With this in mind, Uber Eats offers different packages for independent restaurants and small chains. The basic package, which charges 30-percent commission, includes the high-tech features that restaurants and consumers expect from food ordering platforms. The operator uses the platform to connect with couriers to deliver orders, and the restaurant and customer can look on the app to see where the order is, when it was picked up and what time it will arrive.
The newer package charges a 15-percent commission, which calls for the restaurant to use its own delivery resources. This hybrid version is appealing to restaurants that have their own delivery drivers but do not possess the technological capabilities to build a digital platform. Restaurants of all sizes can benefit from tapping into the marketing expertise of Uber Eats, which can position the establishment’s menu in front of more consumers.

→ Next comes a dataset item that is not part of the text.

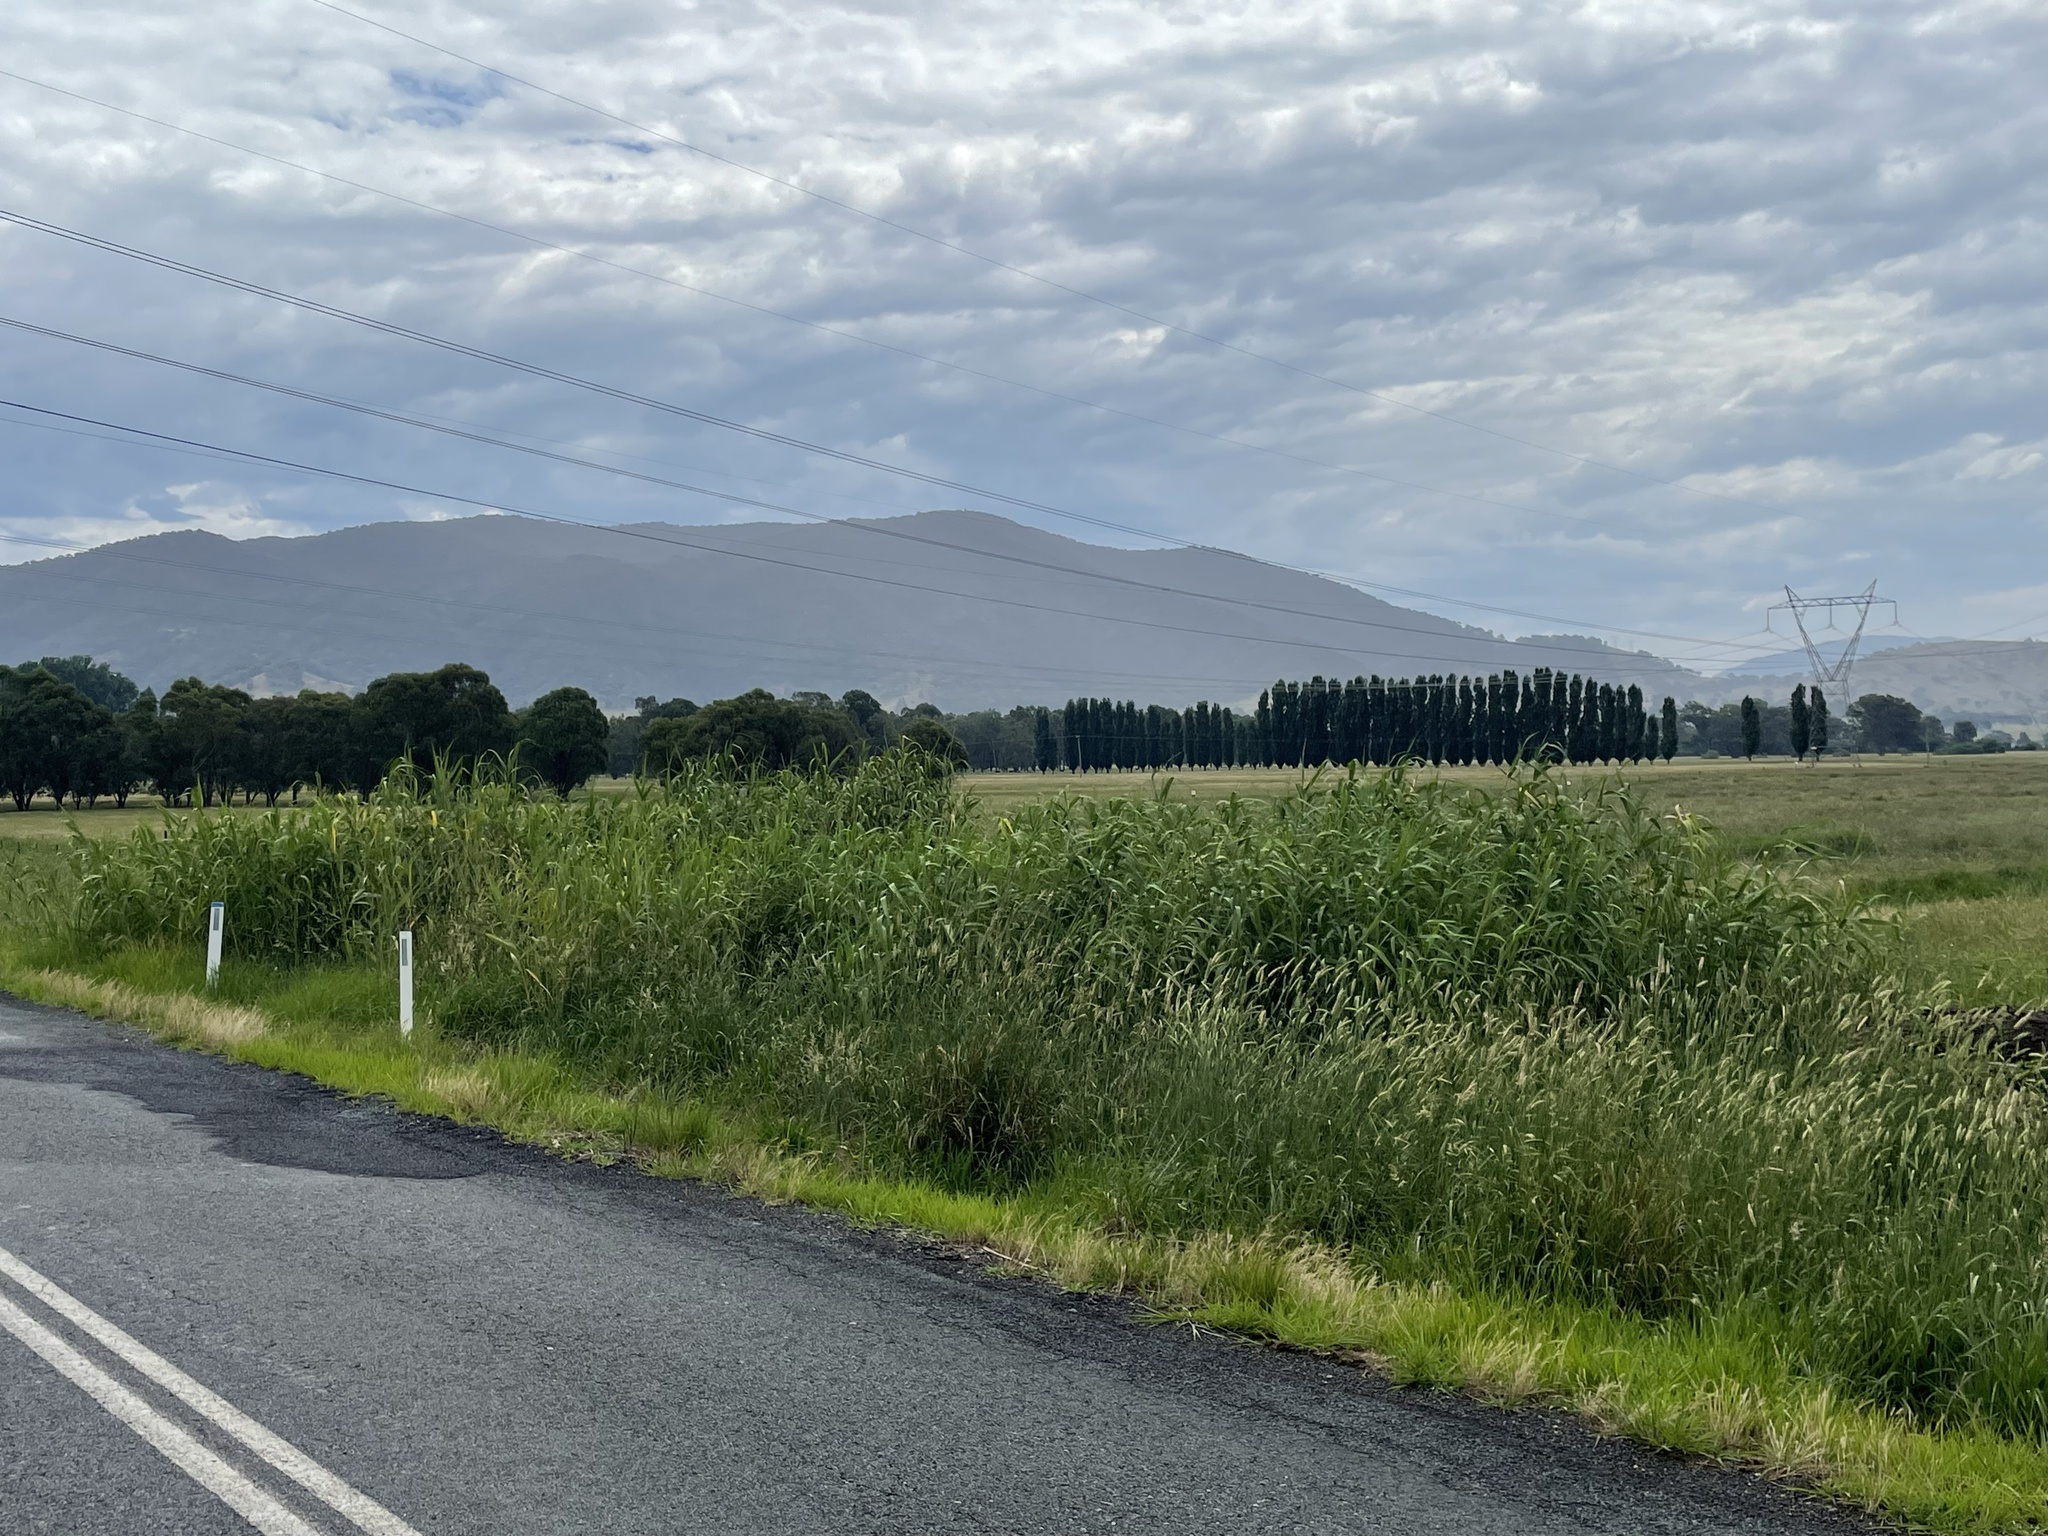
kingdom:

The restaurant will not be able to track their driver because they won’t use the app, Shaltuper says. But for many operators, this version can work for their budget. When deciding whether to partner with a third-party food ordering platform, and which level of service to use, operators should consider the following factors:
With Uber Eats, operators can employ the 30-percent option or the 15-percent option, or both. “You can toggle back and forth with each,” Shaltuper says. A business might try the 15-percent option and then realize it needs the extra benefits of the 30-percent option, such as the credit-card processing and other tech services.
Not only can operators switch from one platform to another, but in general restaurants also are not required to sign long-term agreements for third-party food ordering platforms. There are no cancelation fees or penalties.
• Outsourcing couriers and marketing
Just as operators outsource payroll or digital media, they can outsource food ordering platforms. One benefit to working with couriers who use the Uber East app is the restaurant does not have to interview drivers and screen them for safe driving records. “We have a full system in place that rates the driver,” Shaltuper says. “If a driver gets bad ratings and hits below a certain ratings level, they would get kicked off the platform. That’s essentially what customers are paying for.”
Operators also benefit from marketing support, as third-party platforms possess vast digital resources. “Because of the branding Uber Eats holds, we can bring more customers to their brand,” he says.
• Labor costs
Operators often balk at the prospect of paying for food ordering platforms, but they can save money by not having to hire people to develop a digital marketing platform. If they opt for the 30-percent commission package, restaurants don’t have to hire drivers and pay the added insurance and other costs. In the current labor environment, anything that saves those costs represents a plus, Shaltuper says.
Also according to the Uber Eats/Informa survey, 52 percent of respondents say delivery comprises 10 percent or more of their business. That suggests that adding food ordering platforms could result in an incremental sales boost. Whether operators are partnering with a third-party platform that handles all the logistics, or easing into the segment by adding a more budget-conscious alternative, they might find that the sales boost helps them compete in a highly competitive marketplace.